La Commission informatique et libertés (Cnil) a infligé de lourdes amendes de respectivement 150 et 60 millions d'euros à Google et Facebook pour leurs pratiques en matière de recueil du consentement pour les cookies, ces traceurs numériques utilisés notamment pour la publicité ciblée, mais aussi la mesure des campagnes et le tracking cross-site. 

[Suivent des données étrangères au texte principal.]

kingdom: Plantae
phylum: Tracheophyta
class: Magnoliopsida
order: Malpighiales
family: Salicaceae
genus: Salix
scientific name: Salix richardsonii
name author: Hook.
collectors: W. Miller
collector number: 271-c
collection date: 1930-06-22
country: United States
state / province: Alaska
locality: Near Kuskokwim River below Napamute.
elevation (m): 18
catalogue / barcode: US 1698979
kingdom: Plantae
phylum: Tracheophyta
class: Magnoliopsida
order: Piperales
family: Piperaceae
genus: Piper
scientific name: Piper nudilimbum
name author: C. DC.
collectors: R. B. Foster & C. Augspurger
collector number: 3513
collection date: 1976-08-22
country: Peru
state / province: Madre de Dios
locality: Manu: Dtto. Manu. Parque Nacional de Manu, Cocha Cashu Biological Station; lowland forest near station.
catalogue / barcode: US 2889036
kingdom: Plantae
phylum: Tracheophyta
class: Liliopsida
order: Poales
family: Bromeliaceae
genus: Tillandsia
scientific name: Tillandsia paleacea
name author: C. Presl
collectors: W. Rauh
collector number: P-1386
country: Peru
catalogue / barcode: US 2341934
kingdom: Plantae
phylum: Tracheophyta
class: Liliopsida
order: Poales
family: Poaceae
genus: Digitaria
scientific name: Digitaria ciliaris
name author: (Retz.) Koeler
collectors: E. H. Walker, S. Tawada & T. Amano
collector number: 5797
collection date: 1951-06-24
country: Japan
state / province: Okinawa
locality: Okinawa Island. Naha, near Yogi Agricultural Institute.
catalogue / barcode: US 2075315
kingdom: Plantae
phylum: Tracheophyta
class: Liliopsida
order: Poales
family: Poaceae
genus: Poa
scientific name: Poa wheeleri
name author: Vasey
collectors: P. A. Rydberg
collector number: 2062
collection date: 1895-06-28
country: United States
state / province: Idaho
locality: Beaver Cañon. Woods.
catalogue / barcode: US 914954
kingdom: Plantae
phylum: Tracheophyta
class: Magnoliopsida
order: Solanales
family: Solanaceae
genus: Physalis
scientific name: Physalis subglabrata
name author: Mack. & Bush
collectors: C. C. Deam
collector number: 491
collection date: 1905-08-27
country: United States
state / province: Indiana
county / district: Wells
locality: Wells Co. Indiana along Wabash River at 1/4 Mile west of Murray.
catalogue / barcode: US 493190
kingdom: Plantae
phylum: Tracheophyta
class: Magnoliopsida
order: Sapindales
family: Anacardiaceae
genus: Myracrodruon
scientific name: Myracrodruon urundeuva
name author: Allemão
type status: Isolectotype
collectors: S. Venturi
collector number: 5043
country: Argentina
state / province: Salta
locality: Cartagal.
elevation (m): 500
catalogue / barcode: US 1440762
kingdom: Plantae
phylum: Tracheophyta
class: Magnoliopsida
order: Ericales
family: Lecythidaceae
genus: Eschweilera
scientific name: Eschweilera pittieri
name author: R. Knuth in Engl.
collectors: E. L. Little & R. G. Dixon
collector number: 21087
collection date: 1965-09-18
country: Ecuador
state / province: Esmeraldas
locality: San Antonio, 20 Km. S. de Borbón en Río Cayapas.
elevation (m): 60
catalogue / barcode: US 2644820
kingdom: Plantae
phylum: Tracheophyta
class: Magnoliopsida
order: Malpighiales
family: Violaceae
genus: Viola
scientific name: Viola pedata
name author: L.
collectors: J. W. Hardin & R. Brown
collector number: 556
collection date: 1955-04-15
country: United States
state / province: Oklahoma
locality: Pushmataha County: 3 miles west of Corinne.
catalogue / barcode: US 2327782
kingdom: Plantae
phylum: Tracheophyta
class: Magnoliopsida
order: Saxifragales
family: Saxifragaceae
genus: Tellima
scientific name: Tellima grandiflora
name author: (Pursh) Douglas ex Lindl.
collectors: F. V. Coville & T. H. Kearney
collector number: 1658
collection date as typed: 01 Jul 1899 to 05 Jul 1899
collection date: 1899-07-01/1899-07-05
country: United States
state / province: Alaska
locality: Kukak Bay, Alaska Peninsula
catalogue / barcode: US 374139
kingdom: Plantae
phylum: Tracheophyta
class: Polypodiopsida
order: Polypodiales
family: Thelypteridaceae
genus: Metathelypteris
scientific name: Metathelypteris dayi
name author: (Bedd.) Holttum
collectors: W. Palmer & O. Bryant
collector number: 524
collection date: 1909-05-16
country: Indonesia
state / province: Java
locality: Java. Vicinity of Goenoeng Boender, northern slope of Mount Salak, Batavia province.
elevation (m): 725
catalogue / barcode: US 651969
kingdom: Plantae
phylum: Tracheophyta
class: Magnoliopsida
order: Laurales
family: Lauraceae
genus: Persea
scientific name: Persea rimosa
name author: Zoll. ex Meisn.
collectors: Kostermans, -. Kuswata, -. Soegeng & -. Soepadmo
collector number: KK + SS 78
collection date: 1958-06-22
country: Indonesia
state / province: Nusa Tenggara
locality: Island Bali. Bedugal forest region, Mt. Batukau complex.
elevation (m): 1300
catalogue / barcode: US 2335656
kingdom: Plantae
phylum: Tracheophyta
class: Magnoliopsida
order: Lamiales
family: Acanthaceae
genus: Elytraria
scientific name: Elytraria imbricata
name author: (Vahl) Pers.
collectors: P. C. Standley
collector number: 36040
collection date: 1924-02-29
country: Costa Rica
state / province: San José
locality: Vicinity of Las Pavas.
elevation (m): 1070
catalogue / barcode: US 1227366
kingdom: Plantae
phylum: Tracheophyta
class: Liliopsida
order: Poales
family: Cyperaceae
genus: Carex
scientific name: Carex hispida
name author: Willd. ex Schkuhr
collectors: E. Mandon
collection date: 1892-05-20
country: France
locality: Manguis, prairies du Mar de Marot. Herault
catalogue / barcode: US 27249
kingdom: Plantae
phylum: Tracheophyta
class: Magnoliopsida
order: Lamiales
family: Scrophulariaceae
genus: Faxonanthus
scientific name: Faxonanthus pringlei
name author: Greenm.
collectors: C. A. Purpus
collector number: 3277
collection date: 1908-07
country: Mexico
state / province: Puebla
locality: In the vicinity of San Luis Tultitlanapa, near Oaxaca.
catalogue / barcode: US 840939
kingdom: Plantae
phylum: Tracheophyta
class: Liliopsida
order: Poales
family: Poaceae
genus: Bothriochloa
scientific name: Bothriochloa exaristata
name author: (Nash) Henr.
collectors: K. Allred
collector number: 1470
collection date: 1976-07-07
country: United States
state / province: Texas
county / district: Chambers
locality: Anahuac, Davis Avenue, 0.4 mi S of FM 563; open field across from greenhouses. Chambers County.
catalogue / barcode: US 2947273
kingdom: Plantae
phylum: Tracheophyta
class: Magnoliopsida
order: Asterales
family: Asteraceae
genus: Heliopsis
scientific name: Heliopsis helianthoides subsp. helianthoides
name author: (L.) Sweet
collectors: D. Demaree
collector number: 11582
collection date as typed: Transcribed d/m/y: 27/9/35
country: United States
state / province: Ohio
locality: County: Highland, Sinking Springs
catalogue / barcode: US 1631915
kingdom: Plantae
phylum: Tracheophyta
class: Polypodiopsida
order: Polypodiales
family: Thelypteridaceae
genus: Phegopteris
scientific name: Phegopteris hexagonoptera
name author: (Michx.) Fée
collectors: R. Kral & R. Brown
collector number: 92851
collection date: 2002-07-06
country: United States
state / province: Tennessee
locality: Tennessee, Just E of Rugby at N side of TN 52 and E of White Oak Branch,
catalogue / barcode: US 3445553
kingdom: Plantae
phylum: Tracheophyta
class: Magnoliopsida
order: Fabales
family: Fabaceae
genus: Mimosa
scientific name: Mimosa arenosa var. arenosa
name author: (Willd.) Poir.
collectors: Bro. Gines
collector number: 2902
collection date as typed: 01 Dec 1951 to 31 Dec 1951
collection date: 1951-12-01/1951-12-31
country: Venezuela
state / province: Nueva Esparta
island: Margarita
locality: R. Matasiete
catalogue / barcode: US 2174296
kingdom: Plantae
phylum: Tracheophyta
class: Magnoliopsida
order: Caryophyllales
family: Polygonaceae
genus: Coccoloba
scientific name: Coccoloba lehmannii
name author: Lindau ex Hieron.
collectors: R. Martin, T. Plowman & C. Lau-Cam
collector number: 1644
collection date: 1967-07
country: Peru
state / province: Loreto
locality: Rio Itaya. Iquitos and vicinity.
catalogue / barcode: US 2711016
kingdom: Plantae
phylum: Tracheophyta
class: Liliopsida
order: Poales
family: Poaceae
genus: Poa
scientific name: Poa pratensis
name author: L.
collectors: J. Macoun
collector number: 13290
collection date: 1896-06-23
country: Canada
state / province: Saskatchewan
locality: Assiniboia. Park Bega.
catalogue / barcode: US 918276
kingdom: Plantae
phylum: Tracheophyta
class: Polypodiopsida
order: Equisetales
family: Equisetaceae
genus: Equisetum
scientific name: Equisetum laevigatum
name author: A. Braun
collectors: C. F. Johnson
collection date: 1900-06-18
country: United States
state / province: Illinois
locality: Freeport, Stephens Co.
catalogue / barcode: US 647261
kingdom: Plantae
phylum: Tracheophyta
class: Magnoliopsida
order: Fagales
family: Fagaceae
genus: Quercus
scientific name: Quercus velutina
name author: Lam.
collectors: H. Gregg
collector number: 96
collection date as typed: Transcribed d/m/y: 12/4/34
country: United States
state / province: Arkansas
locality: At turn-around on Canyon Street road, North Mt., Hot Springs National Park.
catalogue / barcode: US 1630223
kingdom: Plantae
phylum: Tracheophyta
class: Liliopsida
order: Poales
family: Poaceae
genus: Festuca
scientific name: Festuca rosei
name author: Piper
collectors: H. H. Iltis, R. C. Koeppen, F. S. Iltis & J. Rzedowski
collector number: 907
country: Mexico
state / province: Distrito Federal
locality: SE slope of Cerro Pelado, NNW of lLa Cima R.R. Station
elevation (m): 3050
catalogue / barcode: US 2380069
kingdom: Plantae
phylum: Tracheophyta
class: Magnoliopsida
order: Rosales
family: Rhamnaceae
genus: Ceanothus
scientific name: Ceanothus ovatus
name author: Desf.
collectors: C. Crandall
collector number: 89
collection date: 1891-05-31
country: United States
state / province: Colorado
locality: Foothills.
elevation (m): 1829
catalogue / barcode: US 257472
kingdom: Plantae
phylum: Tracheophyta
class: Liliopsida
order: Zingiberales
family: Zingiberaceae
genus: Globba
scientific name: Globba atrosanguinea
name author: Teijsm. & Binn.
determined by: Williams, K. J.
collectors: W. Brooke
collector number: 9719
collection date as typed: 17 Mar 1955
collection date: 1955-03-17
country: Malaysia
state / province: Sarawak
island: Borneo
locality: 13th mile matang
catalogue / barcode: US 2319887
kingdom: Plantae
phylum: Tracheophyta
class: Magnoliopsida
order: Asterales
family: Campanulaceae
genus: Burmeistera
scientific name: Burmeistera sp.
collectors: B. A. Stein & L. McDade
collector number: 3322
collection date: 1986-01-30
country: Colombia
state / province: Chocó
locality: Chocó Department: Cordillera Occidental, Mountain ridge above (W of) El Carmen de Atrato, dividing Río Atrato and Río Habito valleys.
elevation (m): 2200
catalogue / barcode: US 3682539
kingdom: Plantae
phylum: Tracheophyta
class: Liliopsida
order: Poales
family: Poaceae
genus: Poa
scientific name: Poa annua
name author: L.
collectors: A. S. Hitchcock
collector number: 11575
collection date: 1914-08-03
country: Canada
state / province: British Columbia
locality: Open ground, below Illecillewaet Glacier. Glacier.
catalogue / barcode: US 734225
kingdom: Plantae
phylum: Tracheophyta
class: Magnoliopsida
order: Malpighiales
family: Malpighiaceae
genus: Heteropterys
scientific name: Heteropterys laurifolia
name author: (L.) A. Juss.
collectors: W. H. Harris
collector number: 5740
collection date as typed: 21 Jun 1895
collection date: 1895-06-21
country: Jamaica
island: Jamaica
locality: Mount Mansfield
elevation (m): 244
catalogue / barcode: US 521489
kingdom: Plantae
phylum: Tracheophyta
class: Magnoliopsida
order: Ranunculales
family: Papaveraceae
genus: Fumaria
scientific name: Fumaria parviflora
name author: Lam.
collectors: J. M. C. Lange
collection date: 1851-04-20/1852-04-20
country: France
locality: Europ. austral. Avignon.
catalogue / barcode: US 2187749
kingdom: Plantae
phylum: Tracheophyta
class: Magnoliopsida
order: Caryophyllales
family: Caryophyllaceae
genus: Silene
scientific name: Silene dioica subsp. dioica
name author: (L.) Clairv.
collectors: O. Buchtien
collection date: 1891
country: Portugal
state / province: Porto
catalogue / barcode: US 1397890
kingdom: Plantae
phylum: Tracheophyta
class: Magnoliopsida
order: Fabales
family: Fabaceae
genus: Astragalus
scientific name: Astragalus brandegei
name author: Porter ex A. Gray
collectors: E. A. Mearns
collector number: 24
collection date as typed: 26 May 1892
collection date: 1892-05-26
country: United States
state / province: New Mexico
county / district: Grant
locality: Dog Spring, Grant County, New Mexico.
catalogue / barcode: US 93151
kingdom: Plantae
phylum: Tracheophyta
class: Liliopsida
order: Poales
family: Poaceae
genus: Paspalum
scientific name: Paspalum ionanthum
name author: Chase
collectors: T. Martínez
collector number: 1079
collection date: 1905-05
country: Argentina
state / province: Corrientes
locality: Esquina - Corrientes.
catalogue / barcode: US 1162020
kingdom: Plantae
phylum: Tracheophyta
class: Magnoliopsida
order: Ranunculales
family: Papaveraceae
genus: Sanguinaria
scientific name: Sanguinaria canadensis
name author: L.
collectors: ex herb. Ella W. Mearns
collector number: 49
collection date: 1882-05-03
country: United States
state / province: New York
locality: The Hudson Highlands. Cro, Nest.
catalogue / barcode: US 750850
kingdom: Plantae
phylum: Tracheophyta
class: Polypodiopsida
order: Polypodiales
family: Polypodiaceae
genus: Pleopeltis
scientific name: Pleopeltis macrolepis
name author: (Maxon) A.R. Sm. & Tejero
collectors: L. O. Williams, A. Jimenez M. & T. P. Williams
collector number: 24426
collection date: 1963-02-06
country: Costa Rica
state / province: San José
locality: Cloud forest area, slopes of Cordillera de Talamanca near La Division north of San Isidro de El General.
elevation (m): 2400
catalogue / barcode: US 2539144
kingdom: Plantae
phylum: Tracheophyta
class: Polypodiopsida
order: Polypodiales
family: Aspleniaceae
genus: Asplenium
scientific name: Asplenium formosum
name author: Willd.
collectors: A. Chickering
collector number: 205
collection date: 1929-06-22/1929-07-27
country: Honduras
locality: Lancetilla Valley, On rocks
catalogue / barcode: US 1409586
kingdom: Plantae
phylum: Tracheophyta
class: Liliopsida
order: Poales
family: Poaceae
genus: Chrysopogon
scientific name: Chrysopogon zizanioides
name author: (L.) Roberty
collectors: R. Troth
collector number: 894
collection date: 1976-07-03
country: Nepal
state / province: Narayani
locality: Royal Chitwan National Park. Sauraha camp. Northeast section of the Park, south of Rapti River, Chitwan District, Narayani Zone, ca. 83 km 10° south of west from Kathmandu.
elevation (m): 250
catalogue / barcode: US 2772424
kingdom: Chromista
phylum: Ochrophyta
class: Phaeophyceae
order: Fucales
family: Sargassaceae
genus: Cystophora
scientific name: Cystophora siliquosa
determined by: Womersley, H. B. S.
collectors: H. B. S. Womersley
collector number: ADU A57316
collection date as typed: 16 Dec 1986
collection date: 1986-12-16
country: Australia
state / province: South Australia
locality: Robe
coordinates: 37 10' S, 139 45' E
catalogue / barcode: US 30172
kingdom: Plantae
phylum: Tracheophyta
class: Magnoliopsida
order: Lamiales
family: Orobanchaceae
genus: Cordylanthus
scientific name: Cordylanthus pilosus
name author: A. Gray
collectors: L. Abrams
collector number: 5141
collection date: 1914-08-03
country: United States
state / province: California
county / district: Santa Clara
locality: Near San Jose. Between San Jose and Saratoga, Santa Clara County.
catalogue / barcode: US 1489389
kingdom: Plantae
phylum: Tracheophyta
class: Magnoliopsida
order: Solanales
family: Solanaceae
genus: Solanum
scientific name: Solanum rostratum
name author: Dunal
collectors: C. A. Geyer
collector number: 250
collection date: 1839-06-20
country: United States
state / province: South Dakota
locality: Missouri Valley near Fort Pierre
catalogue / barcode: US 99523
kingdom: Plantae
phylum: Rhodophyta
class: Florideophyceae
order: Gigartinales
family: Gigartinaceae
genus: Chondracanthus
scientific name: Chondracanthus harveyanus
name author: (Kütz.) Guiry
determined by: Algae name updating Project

Le montant de l'amende infligée à Google est un record toutes catégories pour les sanctions imposées par la Cnil, devant une précédente amende de 100 millions d'euros à Google en décembre 2020, déjà au sujet des cookies. « La Cnil a constaté que les sites facebook.com, google.fr et youtube.com ne permettent pas » de refuser les cookies « aussi simplement » que de les accepter, a-t-elle indiqué. Les deux plateformes ont trois mois pour se mettre en conformité, à défaut de quoi « les sociétés devront chacune payer une astreinte de 100 000 euros par jour de retard », a-t-elle ajouté.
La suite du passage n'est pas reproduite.